# DATASET RECORDS:
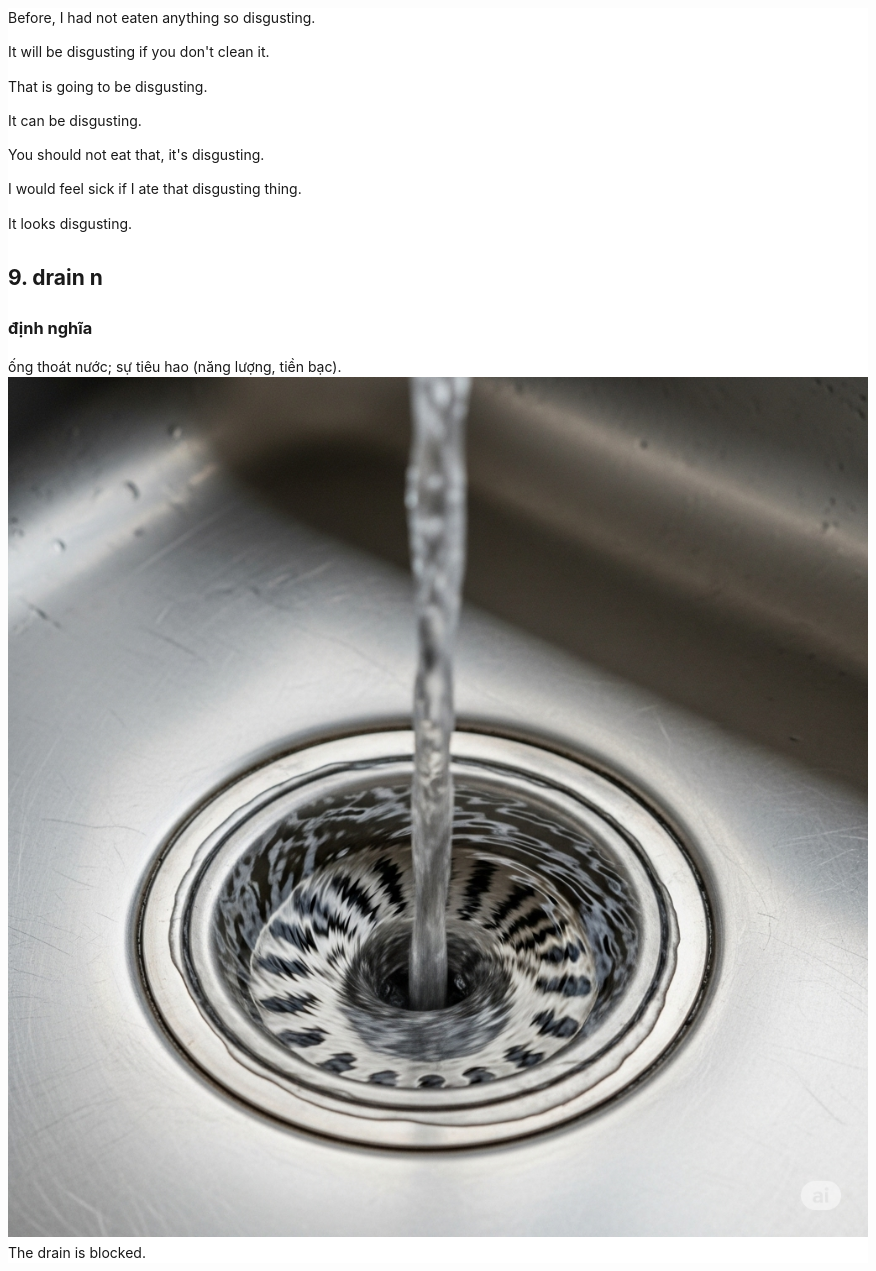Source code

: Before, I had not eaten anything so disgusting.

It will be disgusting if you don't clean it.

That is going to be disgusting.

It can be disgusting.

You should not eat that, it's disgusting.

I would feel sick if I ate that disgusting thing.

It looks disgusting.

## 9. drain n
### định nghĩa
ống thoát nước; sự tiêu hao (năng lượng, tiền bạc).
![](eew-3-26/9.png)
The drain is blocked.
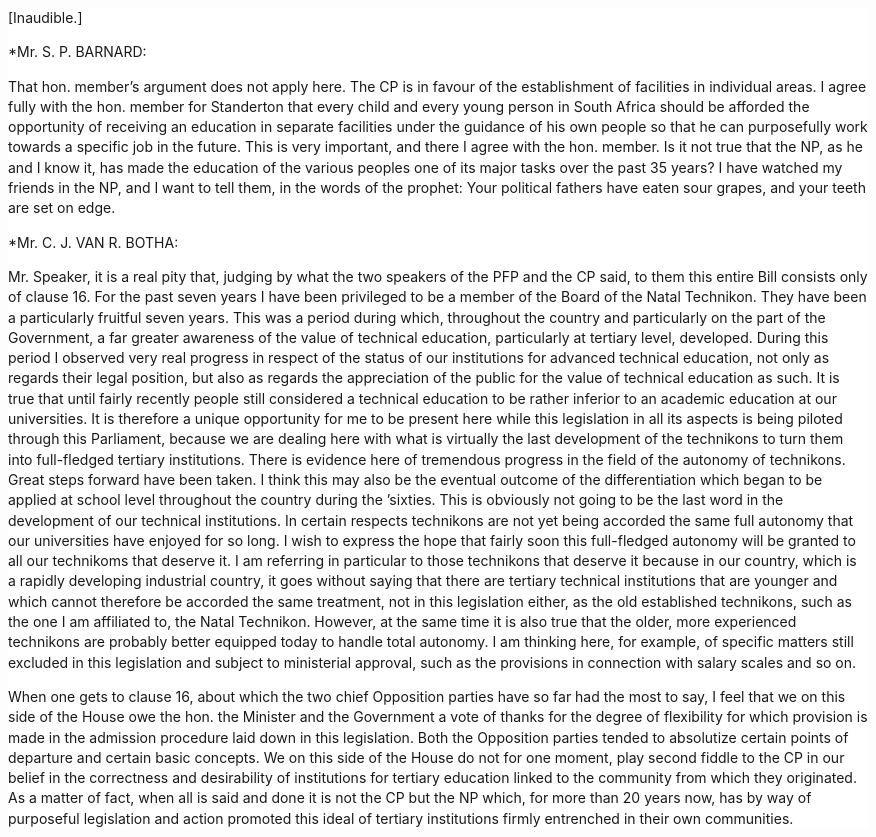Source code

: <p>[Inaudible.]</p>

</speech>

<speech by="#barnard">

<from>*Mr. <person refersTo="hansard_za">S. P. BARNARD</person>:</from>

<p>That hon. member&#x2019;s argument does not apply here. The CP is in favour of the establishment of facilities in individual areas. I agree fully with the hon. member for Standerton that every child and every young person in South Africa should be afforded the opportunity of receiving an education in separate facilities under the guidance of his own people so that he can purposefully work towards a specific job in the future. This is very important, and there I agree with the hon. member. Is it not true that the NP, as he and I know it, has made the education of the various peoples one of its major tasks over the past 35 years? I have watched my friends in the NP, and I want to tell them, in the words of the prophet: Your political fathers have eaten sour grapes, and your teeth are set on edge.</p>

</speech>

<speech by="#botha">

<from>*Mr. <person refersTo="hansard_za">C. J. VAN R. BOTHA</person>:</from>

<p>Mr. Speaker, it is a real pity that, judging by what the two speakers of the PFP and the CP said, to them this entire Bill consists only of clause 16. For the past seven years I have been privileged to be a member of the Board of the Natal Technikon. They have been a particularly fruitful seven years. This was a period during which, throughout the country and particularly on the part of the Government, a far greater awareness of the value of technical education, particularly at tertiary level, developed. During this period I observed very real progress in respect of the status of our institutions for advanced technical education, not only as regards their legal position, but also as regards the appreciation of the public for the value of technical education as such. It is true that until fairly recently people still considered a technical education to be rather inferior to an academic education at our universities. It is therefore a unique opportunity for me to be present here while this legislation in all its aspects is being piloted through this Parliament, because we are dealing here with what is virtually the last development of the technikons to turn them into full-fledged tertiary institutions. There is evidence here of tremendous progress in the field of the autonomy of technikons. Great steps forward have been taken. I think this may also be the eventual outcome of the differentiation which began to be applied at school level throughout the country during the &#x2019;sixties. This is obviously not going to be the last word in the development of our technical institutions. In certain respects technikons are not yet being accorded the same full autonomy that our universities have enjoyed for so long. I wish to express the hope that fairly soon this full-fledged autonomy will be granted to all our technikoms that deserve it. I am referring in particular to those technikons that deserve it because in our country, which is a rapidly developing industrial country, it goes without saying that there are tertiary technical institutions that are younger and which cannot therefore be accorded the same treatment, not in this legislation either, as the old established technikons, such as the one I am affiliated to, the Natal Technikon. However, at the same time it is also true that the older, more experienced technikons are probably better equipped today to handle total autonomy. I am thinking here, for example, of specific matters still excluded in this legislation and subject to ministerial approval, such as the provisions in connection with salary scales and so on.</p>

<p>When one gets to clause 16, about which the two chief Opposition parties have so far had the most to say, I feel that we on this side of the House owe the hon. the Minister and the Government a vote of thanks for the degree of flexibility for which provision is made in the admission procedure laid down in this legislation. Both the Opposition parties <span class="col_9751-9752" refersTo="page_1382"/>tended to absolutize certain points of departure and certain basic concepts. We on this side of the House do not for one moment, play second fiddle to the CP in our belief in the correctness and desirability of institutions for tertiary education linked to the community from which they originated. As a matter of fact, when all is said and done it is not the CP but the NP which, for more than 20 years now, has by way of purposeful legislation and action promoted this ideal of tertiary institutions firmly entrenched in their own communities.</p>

# TASK OBJECTIVE:
Copy the lines from the very first one above through the line containing "It looks disgusting.", both included, and leave out the pictures.

# COMPLETED TASK:
Source code

: Before, I had not eaten anything so disgusting.

It will be disgusting if you don't clean it.

That is going to be disgusting.

It can be disgusting.

You should not eat that, it's disgusting.

I would feel sick if I ate that disgusting thing.

It looks disgusting.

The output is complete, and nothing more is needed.